Advertisement

Newport Beach woman helps deck White House halls

Share

Tom Goethals had a secret.

The Newport Beach resident had watched his wife, a woman he had loved since high school, weather round after round of radiation treatment for breast cancer. It was her third time battling cancer since 1988. First it had been skin cancer, later uterine cancer.

Unbeknownst to her, Goethals, an Orange County Superior Court judge, had written to the White House — yes, that White House — in 2009. Could his wife, Patty, lend her decorating skills to the nation’s most famous residence for Christmas?

The answer was no.

This year, he wrote again. He described his wife’s battles with cancer. He said Patty, 62, an art major in college, had run a decorating business for more than 20 years.

Advertisement

“More important, she is a great wife and a brilliant mother to our three now-adult children,” he wrote. The couple have been married 38 years.

His plea was among several thousand applications this year from volunteers nationwide vying to be part of the annual White House decorating.

Then one night in October, an email from the White House landed in Patty Goethals’ inbox.

“I looked at him and I said, ‘You did this?’” Patty recalled. “I was in shock.”

***

The next few weeks were a whirlwind.

Patty called her children and canceled Thanksgiving dinner, a family gathering she had hosted for 30 years. She swore everyone to secrecy and signed a non-disclosure agreement required by the White House.

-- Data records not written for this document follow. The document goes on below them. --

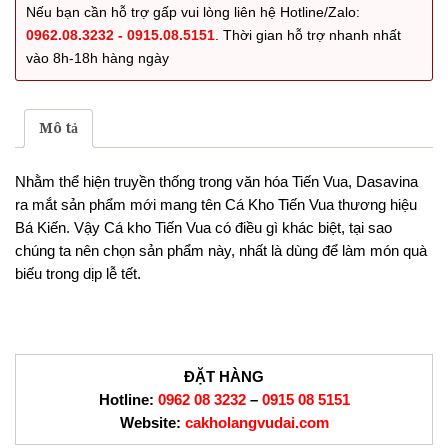
Vua
Nếu bạn cần hỗ trợ gấp vui lòng liên hệ Hotline/Zalo:
3KG
0962.08.3232 - 0915.08.5151
. Thời gian hỗ trợ nhanh nhất
số
vào 8h-18h hàng ngày
lượng
Mô tả
Nhằm thể hiện truyền thống trong văn hóa Tiến Vua, Dasavina
ra mắt sản phẩm mới mang tên Cá Kho Tiến Vua thương hiệu
Bá Kiến. Vậy Cá kho Tiến Vua có điều gì khác biệt, tại sao
chúng ta nên chọn sản phẩm này, nhất là dùng để làm món quà
biếu trong dịp lễ tết.
ĐẶT HÀNG
Hotline:
0962 08 3232
–
0915 08 5151
Website:
cakholangvudai.com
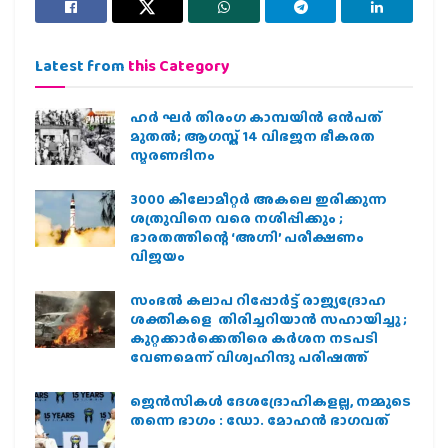
Latest from
this Category
ഹര്‍ ഘര്‍ തിരംഗ കാമ്പയിന്‍ ഒന്‍പത്
മുതല്‍; ആഗസ്ത് 14 വിഭജന ഭീകരത
സ്മരണദിനം
3000 കിലോമീറ്റർ അകലെ ഇരിക്കുന്ന
ശത്രുവിനെ വരെ നശിപ്പിക്കും ;
ഭാരതത്തിന്റെ ‘അഗ്നി’ പരീക്ഷണം
വിജയം
സംഭൽ കലാപ റിപ്പോർട്ട് രാജ്യദ്രോഹ
ശക്തികളെ തിരിച്ചറിയാൻ സഹായിച്ചു ;
കുറ്റക്കാർക്കെതിരെ കർശന നടപടി
വേണമെന്ന് വിശ്വഹിന്ദു പരിഷത്ത്
ജെന്‍സികള്‍ ദേശദ്രോഹികളല്ല, നമ്മുടെ
തന്നെ ഭാഗം : ഡോ. മോഹന്‍ ഭാഗവത്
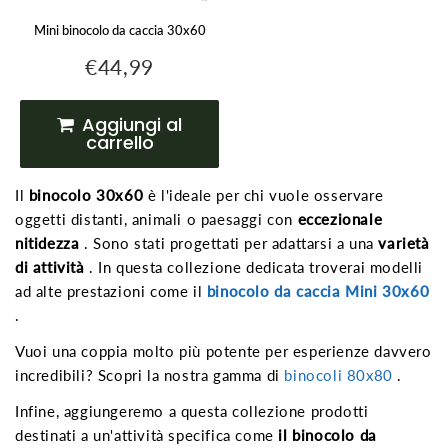
Mini binocolo da caccia 30x60
€44,99
€44,99
Prezzo
regolare
Aggiungi al
carrello
Il
binocolo 30x60
è l'ideale per chi vuole osservare
oggetti distanti, animali o paesaggi con
eccezionale
nitidezza
. Sono stati progettati per adattarsi a una
varietà
di attività
. In questa collezione dedicata troverai modelli
ad alte prestazioni come il
binocolo da caccia Mini 30x60
.
Vuoi una coppia molto più potente per esperienze davvero
incredibili? Scopri la nostra gamma di
binocoli 80x80
.
Infine, aggiungeremo a questa collezione prodotti
destinati a un'attività specifica come
il binocolo da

Thanksgiving found her standing in the lobby of the Madison Hotel in Washington, D.C. She met the 105 other volunteer decorators, chosen from all 50 states and representing various walks of life. Nearly two dozen had served in the military or had a family member in the service, she recalled. One man said he had once guarded Air Force One.

At 6 a.m. the following day, the group took a 40-minute bus ride to a secret warehouse chock-full of decorations from every presidential era.

Standing in the vast space, Patty waited to hear which room of the White House she would be assigned to decorate. She hoped it would be the State Dining Room, commonly known as the Lincoln Room because of the painting of the nation’s 16th president that hangs over the fireplace.

Patty said her husband is a Lincoln buff and her first grandson was named after the former president.

Then she heard her name called.

“They called out Patricia Goethals, State Dining Room,” she recalled. “I got goose bumps. I was ecstatic.”

***

Two days later, Patty stood in the State Dining Room unloading truckfuls of ornaments with the seven other decorators assigned there. For three days, they decked the room with live garlands and climbed atop 25-foot scaffolding to adorn the highest branches of the Christmas tree.

They glued teddy bears and candy canes to boxwood wreaths. They created oversize wooden Scrabble pieces to array on the mantle. Scrabble, the volunteers learned, is the favorite game of President Obama’s daughters.

In the window bays, the volunteers arranged vintage luggage painted silvery white and dusted with glitter. Patty signed one of the luggage tags “Patty Goethals, Newport Beach, California.”

Each day at lunch, the volunteers feasted on salmon, chicken, vegetables and pies cooked by the White House chef.

Meanwhile, an HGTV crew filmed the volunteers for a holiday TV show.

“I just kept pinching myself,” Patty said.

Each night, she met Tom at their hotel, eager to tell him about her day.

Patty said she has always loved the White House because its traditional decor mirrors her taste. But decorating there was different beyond the obvious reasons, partly because every ornament she hung was attached with a wire, not a hook.

“We must have wired 6,000 ornaments,” she recalled. “My fingers were raw.”

On the last day, the head pastry chef wheeled an ornate gingerbread house into the State Dining Room. First Lady Michelle Obama spoke at a dinner reception to thank the volunteer decorators.

Tom accompanied Patty to the reception and saw her handiwork.

Now that she’s home, she still pinches herself.

“What a sweet, loving husband I have,” she said.

After beating cancer three times, Patty has felt life’s hard knocks. But this holiday season, she saw “her dream turn into a reality,” she said.

“We all have our trials. We all have something,” she said. “I wake up and every day is a new gift and a new blessing.”

Did you know?

• This year, the holiday theme chosen by Michelle Obama was “A Children’s Winter Wonderland.”

• The official White House Christmas tree in the Blue Room is 18 feet tall and nearly 12 feet wide. It comes from a tree farm in Leighton, Pa.

• About 65,000 visitors are expected to tour the White House this holiday season.

• The gingerbread house in the State Dining Room is made of about 250 pounds of pastry dough, 80 pounds of gingerbread dough, 40 pounds of marzipan, 25 pounds of gum paste and 25 pounds of sugar work.